── Source records

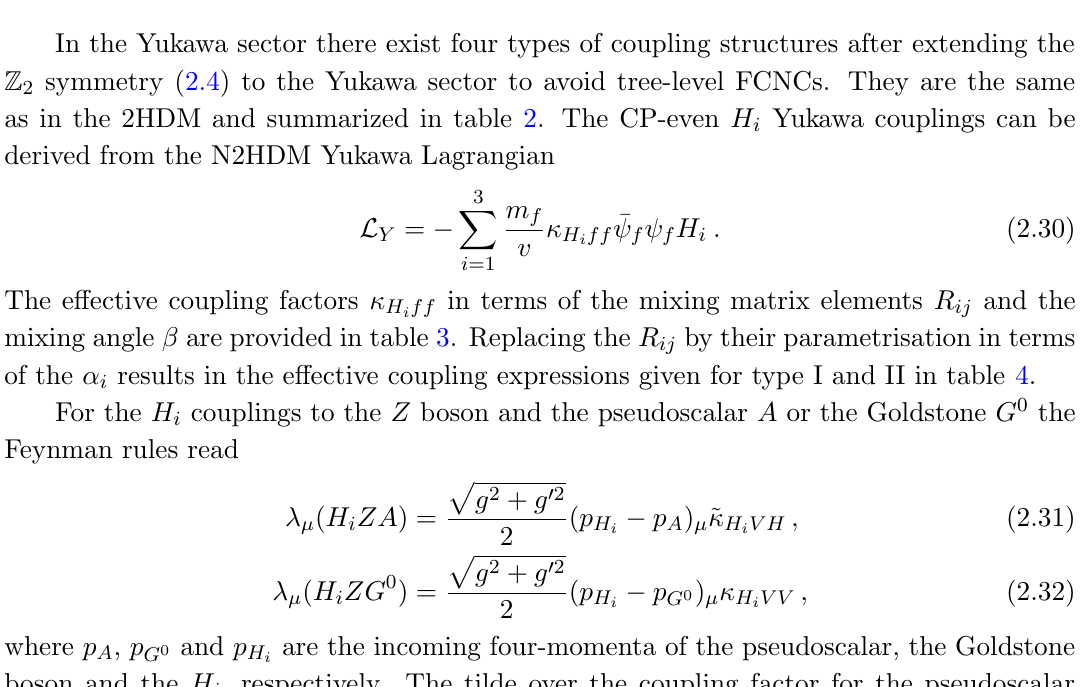
Table 3 . Coupling coe(cid:14)cients (cid:20) H de(cid:12)ned in eq.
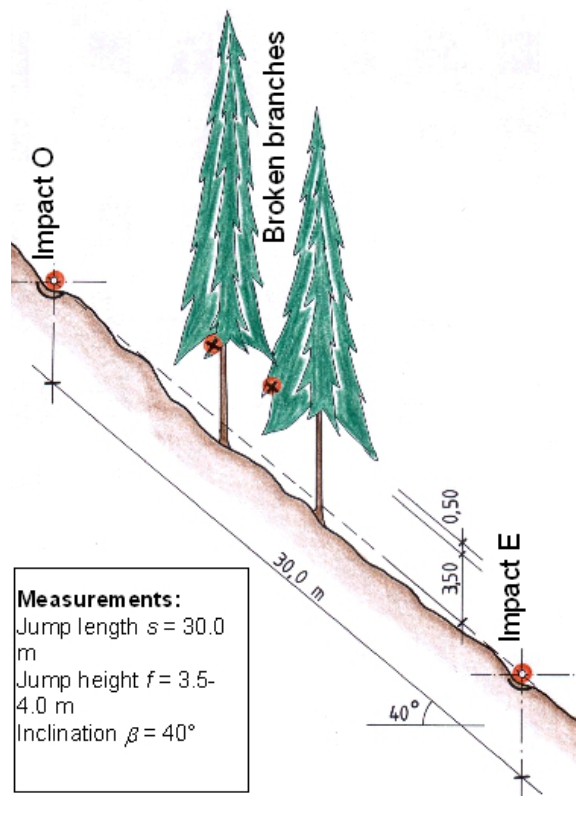
Fig. 7. Schematic illustration of rockfall traces on the ground and tree branches f/s = 1 / 12 for shallow jumps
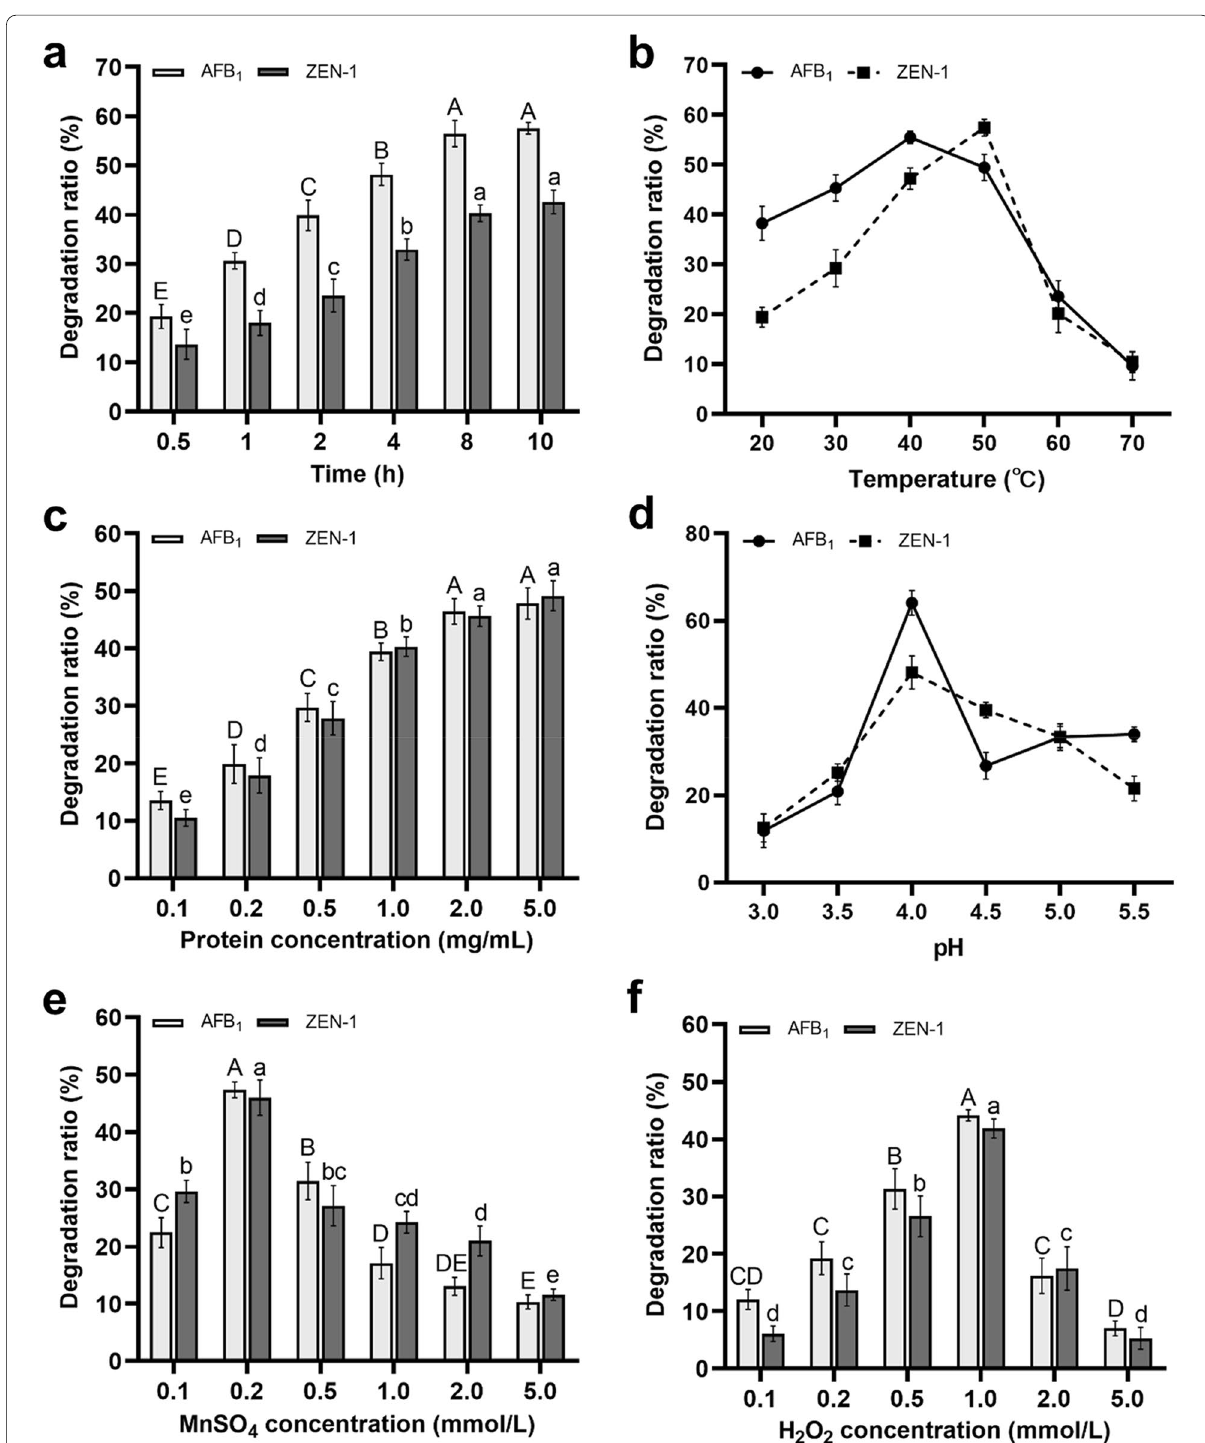
Fig. 4 Degradation of AFB 1 and ZEN by ZPF1 under different conditions in reaction system 1. a–f were the effects of time, temperature, protein concentrations, pH of buffer, concentrations of MnSO 4 and concentrations of H 2 O 2 . Different letters above the histogram were significant differences ( p <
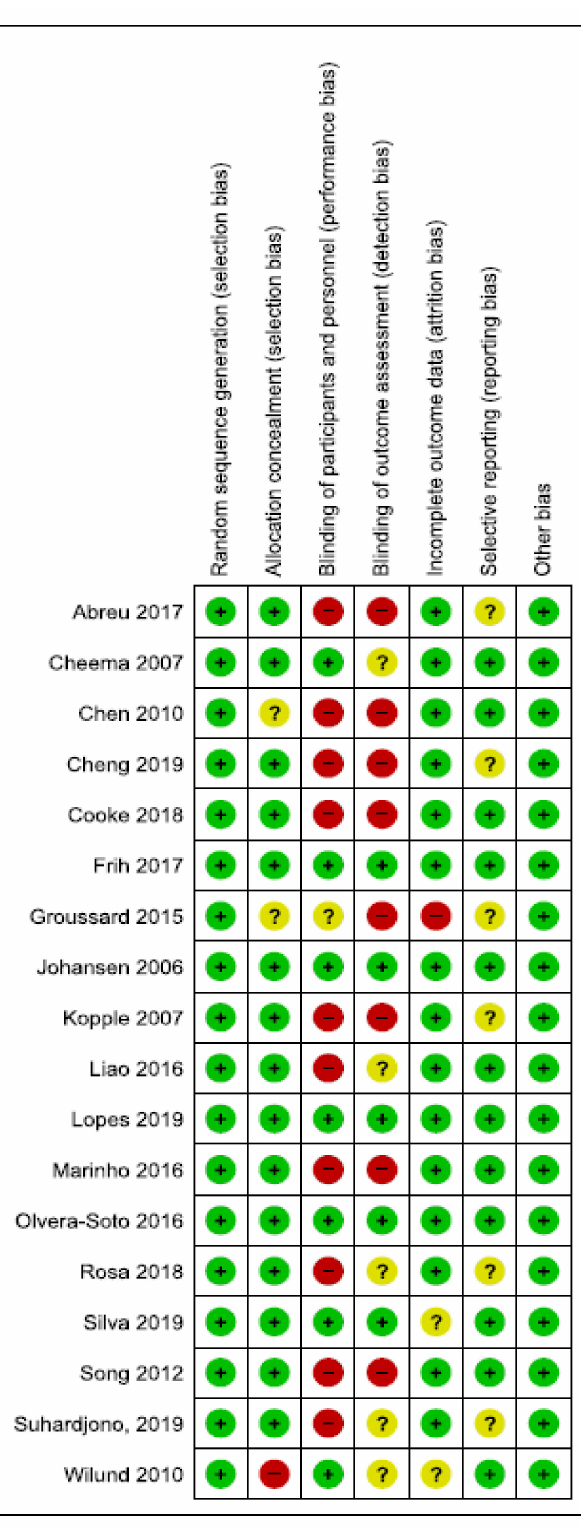
Figure 3. Risk of bias summary for included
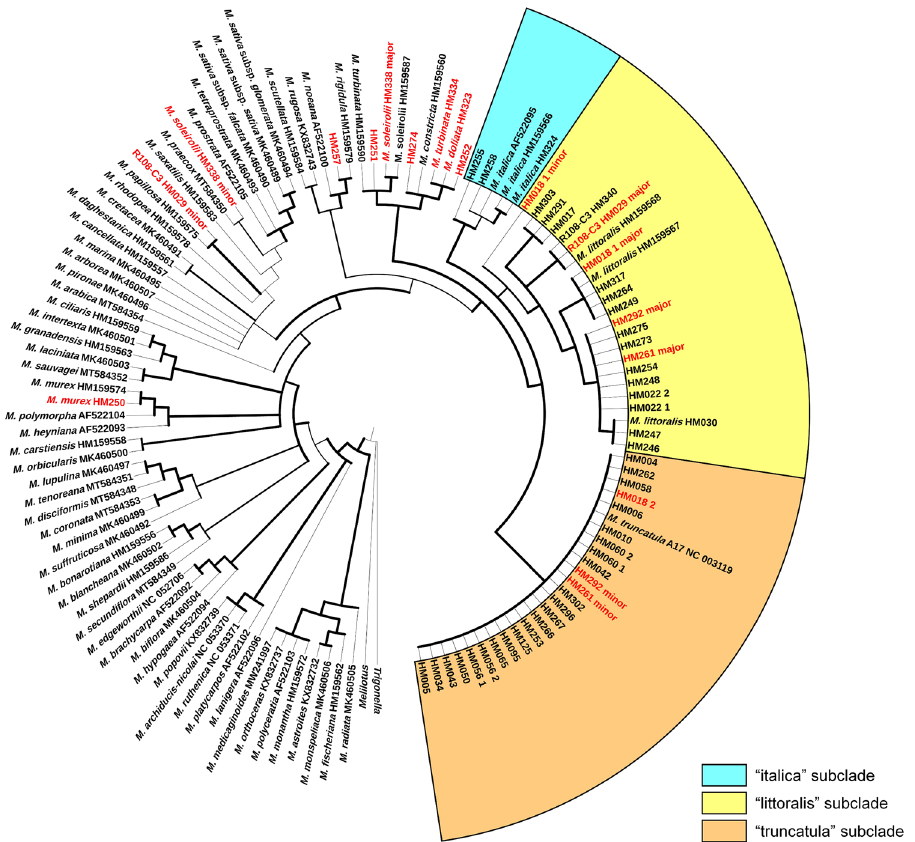
Figure 2. Maximum likelihood phylogeny of Medicago based on sequences of trnK/matK from Medicago ( M. ) species and two outgroup taxa. Members of the three subclades of the TLI clade are shaded with different colors. The wider branch width represents those lineages with higher bootstrap support values for each node. HapMap sequences placed outside the TLI clade or showing conflicting phylogenetic signals within a single NGS data or between first and second data from the same accession are indicated with red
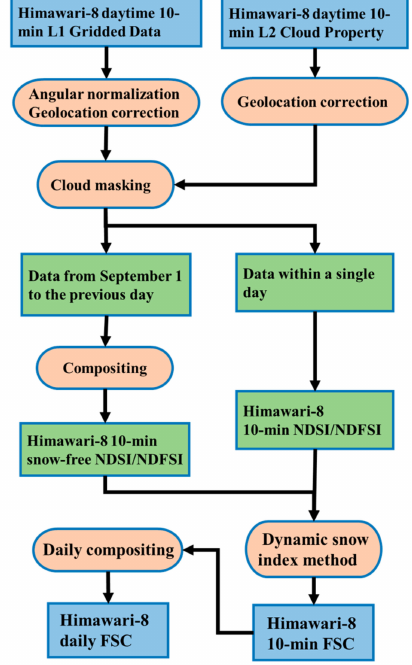
Figure 6. Flowchart of Himawari–8 AHI fractional snow cover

────

● **What the exercise asks**
Leave the pictures out, and copy exactly each line from the one containing "Figure 3. Risk of bias summary for included" through the final line of the data.

● **Task solution**
Figure 3. Risk of bias summary for included
Figure 2. Maximum likelihood phylogeny of Medicago based on sequences of trnK/matK from Medicago ( M. ) species and two outgroup taxa. Members of the three subclades of the TLI clade are shaded with different colors. The wider branch width represents those lineages with higher bootstrap support values for each node. HapMap sequences placed outside the TLI clade or showing conflicting phylogenetic signals within a single NGS data or between first and second data from the same accession are indicated with red
Figure 6. Flowchart of Himawari–8 AHI fractional snow cover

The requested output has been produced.